Turkey to finalise nuclear deal by December, minister says

Turkey expects to finish talks with Russia’s Atomstroiexport by next month on building its first nuclear power plant and will accelerate plans to construct more, Energy Minister Taner Yıldız said on Wednesday.

Turkey has repeatedly pushed back a deadline to finish the tender, held in September 2008, at which Atomstroiexport and its partners Inter RAO and Turkey’s Park Teknik were the only bidders. It wants the group to lower the price at which it will sell the government electricity.

“Talks on the nuclear power station are continuing, but are not at the point where I can share details with the public,” Yıldız told an energy conference. “We want to complete it by the end of November or … December.”

Turkey is reviewing Atomstroiexport’s revised bid. The new price is $0.134-$0.154 per kilowatt hour, 27 percent lower than its original bid but still about double current rates.

The government has guaranteed 15 years of power purchases to encourage investment in the plant, but any builder will still charge a premium to recoup as much as $8 billion in costs.

The site of the first plant is near the town of Akkuyu in the eastern Mediterranean. Turkey then wants to build at least two more plants, with potential sites near the city of Sinop on the Black Sea, as it seeks to cover a looming shortfall in electricity as well as cut dependence on foreign energy imports.

The government sees atomic power meeting 20 percent of Turkey’s power needs in 20 years.

“In 2010 … we have plans for both Akkuyu and Sinop, and I can easily say that we have plans for other places after those,” Yıldız said. “Even if we play with the model or the structure, we will most definitely break more ground on this in 2010.”

Activists and some opposition parties warn that a nuclear-power industry in Turkey, which is criss-crossed by geological faultlines, poses a threat to the environment.

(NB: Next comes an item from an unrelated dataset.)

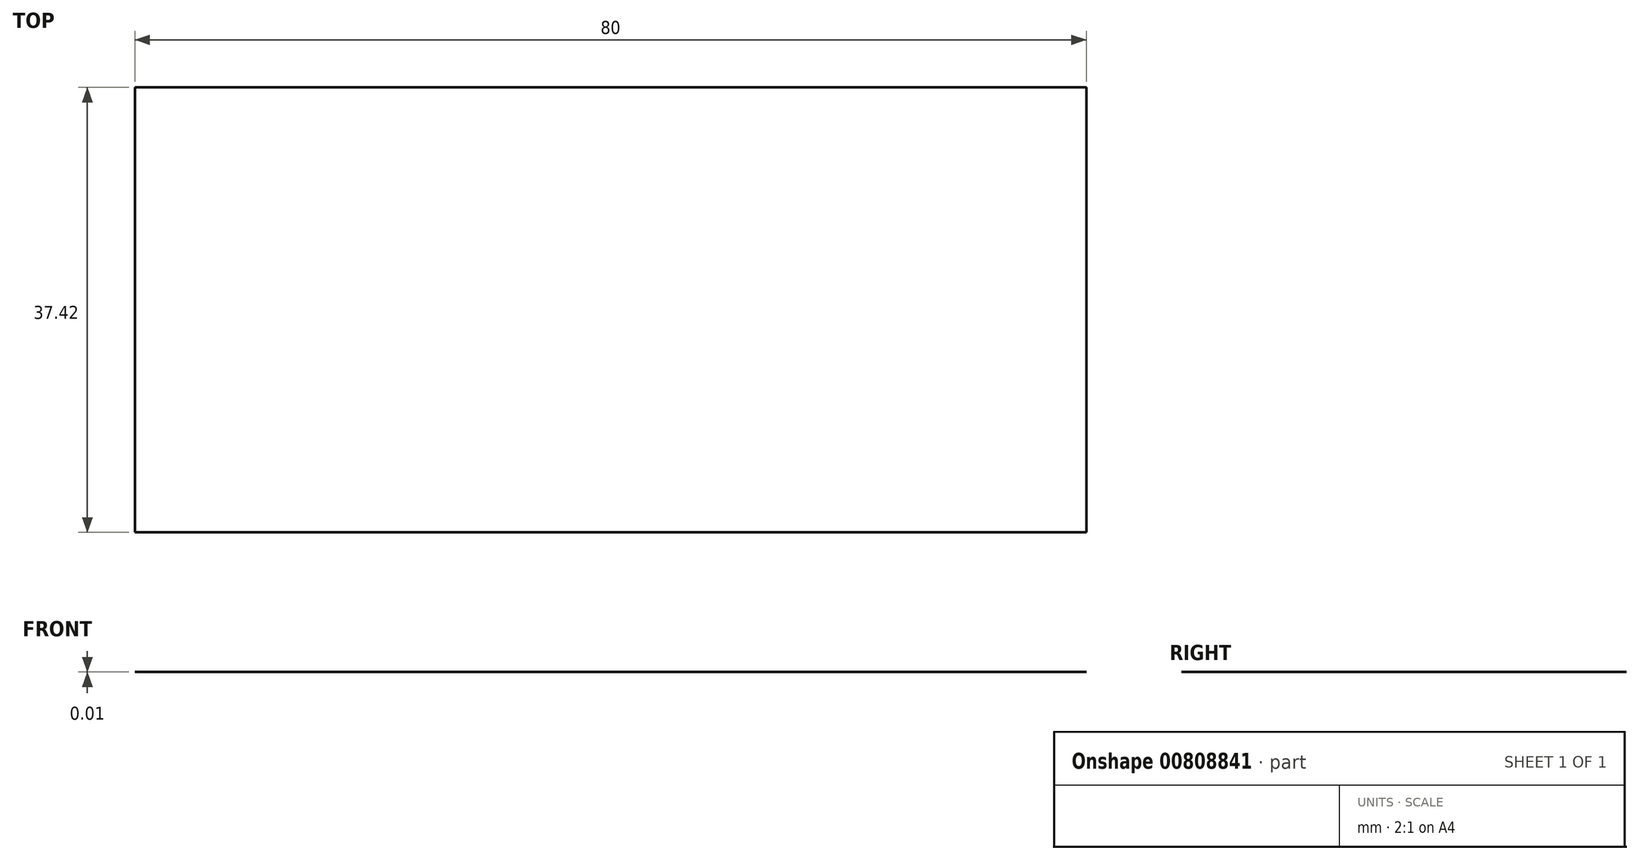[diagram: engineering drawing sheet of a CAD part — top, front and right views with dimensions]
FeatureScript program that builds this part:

Turkey has cancelled four previous attempts to build a nuclear plant, with plans stretching back to the late 1960s, due to the high cost and environmental concerns.

Natural gas, of which Turkey has few reserves of its own, fires half of its power plants. It imports most of that fuel from Russia, and opponents to last year’s nuclear tender have said awarding the contract to a Russian firm does not diversify its energy sources enough.

Yıldız also said his ministry was still drawing up legislation to develop more renewable energy sources and that parliament may vote on it in four months.